記述課題.
1. 才能についての対談のうち、「寂聴さん:本当に好きなことであれば、おそらく成功するでしょう。」を含む語句で始まり「あって、それが才能なのです。」で終わる部分を、一字も変えずに書き写しなさい。
2. 才能についての対談で、寂聴さんは自分の才能に気づく手がかりとして何を挙げているか。

読む文章.
まなほさん:でも、才能を持っていたとしても、成功するかしないかはその人次第ということはありませんか?
寂聴さん:本当に好きなことであれば、おそらく成功するでしょう。
まなほさん:一に才能、二に才能、三、四がなくて、五に努力でしたっけ?
寂聴さん:いいえ、一から五まで全部、才能です。と言うか、そもそも何の才能もない人などいません。人間には、必ず何らかの才能があります。それを見つけてくれる人が近くにいるかどうかで、ずいぶん違います。
例えば、お母さんやお父さんが子どもの才能を早く見つけてくれれば、それだけ早く道が開けるでしょう。逆に見つけてくれる人がそばにいなければ、なかなか才能を見つけてもらえず、それを開花させるのが遅くなるでしょう。ですが、いずれにしろ、才能が何もないという人はまずいません。
まなほさん:自分で自分の才能に気づくことはできますか?
寂聴さん:それは好きなことです。好きなことが才能です。最近はどうかわかりませんが、そろばんが好きという子どもがいたら、それだけで才能です。将棋が好き、囲碁が好き、それも才能です。毎日、野山を駆け回ったり、運動で飛んだり跳ねたりしているのが好きだというのも全部、才能です。才能がなければ、そんなことはしません。負けて泣いたり、投げ飛ばされてケガをしたりしながらでもやっているじゃないですか。それも結局は好きだからであって、それが才能なのです。

データセットに含まれる項目:
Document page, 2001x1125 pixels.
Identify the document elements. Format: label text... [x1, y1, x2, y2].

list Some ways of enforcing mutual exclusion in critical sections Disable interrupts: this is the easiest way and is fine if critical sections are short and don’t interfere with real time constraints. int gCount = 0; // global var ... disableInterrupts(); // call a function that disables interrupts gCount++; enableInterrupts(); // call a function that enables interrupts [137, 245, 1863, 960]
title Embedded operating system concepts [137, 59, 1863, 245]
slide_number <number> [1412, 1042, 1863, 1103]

解答例.
1.
寂聴さん:本当に好きなことであれば、おそらく成功するでしょう。
まなほさん:一に才能、二に才能、三、四がなくて、五に努力でしたっけ?
寂聴さん:いいえ、一から五まで全部、才能です。と言うか、そもそも何の才能もない人などいません。人間には、必ず何らかの才能があります。それを見つけてくれる人が近くにいるかどうかで、ずいぶん違います。
例えば、お母さんやお父さんが子どもの才能を早く見つけてくれれば、それだけ早く道が開けるでしょう。逆に見つけてくれる人がそばにいなければ、なかなか才能を見つけてもらえず、それを開花させるのが遅くなるでしょう。ですが、いずれにしろ、才能が何もないという人はまずいません。
まなほさん:自分で自分の才能に気づくことはできますか?
寂聴さん:それは好きなことです。好きなことが才能です。最近はどうかわかりませんが、そろばんが好きという子どもがいたら、それだけで才能です。将棋が好き、囲碁が好き、それも才能です。毎日、野山を駆け回ったり、運動で飛んだり跳ねたりしているのが好きだというのも全部、才能です。才能がなければ、そんなことはしません。負けて泣いたり、投げ飛ばされてケガをしたりしながらでもやっているじゃないですか。それも結局は好きだからであって、それが才能なのです。

2. 好きなこと。好きなことがそのまま才能だと述べている。